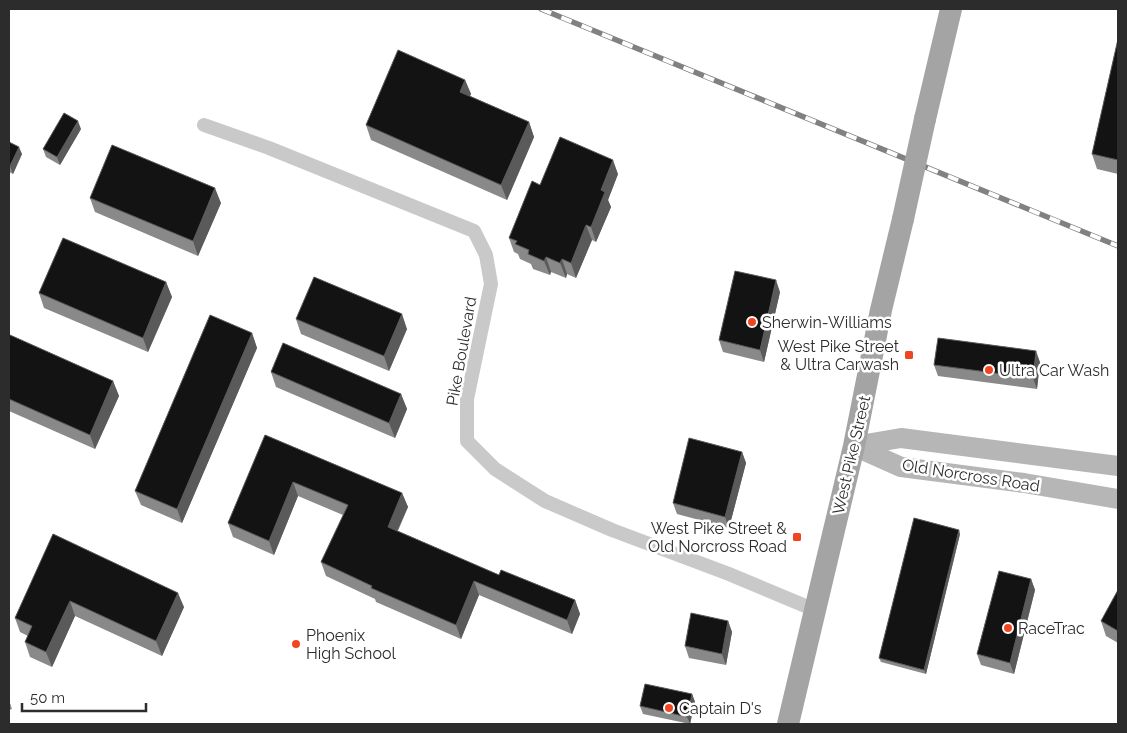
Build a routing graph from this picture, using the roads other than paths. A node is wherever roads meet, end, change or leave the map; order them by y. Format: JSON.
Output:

--

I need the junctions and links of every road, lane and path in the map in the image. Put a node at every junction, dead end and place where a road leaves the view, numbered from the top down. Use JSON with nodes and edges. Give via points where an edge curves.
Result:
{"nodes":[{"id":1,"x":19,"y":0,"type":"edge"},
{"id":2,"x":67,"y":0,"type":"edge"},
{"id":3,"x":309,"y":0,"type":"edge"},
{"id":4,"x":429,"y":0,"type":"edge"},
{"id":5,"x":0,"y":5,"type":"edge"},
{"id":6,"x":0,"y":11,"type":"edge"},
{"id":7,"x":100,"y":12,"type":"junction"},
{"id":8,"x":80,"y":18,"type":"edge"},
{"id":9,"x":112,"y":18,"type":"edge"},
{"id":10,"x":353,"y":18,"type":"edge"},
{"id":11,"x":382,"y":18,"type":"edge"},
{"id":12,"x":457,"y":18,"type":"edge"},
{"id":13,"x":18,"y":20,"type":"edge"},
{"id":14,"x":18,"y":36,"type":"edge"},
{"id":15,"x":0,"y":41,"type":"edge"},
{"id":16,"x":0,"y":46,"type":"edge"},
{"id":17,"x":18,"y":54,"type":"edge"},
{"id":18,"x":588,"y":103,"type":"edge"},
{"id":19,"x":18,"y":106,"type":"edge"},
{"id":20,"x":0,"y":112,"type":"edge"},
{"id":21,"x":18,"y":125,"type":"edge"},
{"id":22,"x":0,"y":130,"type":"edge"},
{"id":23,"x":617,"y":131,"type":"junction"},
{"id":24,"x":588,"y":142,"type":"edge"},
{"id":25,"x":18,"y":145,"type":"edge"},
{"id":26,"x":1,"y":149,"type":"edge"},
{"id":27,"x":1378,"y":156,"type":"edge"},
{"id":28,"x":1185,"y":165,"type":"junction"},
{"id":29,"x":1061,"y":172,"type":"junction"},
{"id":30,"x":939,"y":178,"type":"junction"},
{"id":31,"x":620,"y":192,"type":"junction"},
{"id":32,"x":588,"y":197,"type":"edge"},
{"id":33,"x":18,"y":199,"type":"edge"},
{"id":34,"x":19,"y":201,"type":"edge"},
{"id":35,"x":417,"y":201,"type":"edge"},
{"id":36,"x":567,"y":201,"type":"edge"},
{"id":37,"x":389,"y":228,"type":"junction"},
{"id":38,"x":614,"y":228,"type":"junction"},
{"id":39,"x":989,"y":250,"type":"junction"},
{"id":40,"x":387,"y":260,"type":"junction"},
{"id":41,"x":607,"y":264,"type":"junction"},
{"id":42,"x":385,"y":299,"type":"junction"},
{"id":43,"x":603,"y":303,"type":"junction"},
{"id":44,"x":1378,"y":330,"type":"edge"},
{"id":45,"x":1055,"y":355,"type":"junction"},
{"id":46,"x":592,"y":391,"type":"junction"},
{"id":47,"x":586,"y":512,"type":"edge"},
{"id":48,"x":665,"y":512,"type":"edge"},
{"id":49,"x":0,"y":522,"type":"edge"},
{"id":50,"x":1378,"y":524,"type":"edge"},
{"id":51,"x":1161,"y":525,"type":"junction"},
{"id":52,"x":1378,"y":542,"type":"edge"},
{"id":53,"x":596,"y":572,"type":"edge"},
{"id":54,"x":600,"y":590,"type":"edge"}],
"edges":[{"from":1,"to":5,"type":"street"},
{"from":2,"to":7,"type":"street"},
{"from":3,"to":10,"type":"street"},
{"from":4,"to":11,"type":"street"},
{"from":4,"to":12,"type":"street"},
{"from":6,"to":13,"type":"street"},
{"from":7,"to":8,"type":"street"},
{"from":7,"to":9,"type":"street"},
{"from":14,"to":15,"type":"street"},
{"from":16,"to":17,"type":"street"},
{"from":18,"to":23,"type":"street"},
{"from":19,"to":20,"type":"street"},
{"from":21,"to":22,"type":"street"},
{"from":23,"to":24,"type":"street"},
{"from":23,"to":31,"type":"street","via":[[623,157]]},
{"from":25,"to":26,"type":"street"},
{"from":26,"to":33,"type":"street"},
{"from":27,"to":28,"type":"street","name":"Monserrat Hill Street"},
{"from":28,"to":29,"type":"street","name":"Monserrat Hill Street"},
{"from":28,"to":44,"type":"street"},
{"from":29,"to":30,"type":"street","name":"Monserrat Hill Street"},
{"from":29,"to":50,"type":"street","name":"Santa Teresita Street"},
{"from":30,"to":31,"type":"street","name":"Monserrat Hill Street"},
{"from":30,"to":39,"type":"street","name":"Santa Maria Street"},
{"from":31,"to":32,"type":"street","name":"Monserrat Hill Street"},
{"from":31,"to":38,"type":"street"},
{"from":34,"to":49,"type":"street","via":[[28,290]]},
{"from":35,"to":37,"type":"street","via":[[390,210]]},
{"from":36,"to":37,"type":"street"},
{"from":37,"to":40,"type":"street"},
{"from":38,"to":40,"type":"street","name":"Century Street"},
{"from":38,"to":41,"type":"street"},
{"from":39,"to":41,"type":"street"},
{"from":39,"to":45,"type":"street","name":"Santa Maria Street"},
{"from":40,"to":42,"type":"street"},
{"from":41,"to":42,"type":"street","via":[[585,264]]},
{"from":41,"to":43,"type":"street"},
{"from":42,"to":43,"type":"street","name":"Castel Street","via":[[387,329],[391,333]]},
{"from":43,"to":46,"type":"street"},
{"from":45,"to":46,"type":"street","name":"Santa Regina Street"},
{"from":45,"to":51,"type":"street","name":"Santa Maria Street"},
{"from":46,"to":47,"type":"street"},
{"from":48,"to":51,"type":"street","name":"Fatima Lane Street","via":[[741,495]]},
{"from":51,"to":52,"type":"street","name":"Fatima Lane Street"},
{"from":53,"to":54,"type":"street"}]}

* * *

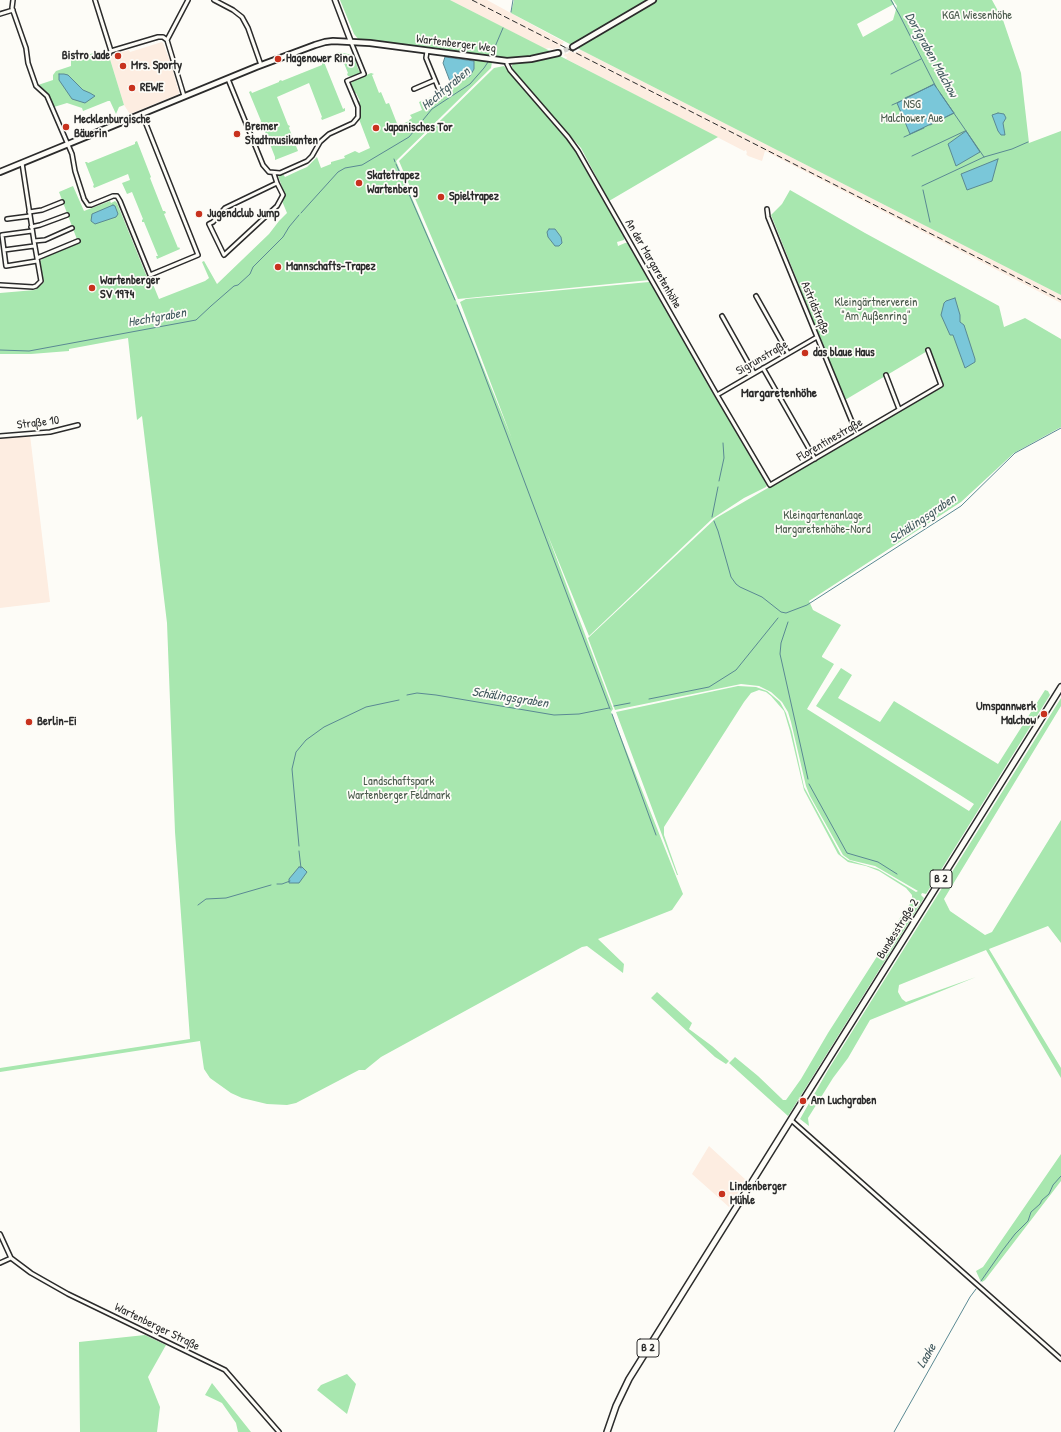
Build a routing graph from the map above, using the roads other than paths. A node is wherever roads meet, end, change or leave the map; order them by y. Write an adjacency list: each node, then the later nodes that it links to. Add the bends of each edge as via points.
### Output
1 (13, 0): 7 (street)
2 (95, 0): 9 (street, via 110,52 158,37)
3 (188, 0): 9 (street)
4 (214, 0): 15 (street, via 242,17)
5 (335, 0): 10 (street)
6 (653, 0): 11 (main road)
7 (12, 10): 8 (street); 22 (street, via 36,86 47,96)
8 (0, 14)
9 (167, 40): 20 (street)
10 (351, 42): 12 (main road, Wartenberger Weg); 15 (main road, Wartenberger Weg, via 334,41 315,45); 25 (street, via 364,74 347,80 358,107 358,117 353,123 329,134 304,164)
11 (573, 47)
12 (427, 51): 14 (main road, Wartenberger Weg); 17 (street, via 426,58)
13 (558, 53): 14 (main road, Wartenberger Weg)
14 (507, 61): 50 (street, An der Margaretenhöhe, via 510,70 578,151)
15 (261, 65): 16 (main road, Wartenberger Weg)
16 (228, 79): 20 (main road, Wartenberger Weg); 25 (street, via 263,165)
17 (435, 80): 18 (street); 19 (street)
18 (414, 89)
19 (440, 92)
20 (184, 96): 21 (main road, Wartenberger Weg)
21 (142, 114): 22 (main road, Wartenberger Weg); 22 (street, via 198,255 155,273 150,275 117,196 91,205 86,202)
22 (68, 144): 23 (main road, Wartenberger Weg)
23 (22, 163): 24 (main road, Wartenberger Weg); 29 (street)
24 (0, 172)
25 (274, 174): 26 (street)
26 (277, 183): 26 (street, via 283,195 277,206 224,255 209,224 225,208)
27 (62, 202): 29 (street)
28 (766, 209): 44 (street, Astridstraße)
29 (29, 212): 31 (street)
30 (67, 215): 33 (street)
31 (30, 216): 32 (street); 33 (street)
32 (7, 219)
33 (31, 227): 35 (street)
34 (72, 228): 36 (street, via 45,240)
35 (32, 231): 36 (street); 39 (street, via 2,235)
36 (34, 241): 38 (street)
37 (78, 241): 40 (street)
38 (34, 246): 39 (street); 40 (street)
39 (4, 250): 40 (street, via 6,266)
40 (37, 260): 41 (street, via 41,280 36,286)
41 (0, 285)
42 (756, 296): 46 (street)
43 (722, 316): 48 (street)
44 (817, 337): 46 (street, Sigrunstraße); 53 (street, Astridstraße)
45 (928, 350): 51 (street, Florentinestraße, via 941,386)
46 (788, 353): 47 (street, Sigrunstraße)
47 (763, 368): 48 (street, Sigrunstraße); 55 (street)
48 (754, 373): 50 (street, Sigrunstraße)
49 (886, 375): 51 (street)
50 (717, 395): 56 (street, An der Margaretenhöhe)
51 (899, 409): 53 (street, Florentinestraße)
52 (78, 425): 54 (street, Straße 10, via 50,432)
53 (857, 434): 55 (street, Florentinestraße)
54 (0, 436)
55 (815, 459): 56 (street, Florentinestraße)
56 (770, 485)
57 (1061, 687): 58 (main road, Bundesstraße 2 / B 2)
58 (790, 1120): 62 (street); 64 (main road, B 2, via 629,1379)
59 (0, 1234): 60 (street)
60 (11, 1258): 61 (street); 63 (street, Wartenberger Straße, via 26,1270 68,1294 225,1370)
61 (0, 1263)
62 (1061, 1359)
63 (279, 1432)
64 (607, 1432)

▶ TASK TO COMPLETE:
Look through the listing and return each line containing the word "points".

▶ ANSWER:
I need the junctions and links of every road, lane and path in the map in the image. Put a node at every junction, dead end and place where a road leaves the view, numbered from the top down. Use JSON with nodes and edges. Give via points where an edge curves.
Build a routing graph from the map above, using the roads other than paths. A node is wherever roads meet, end, change or leave the map; order them by y. Write an adjacency list: each node, then the later nodes that it links to. Add the bends of each edge as via points.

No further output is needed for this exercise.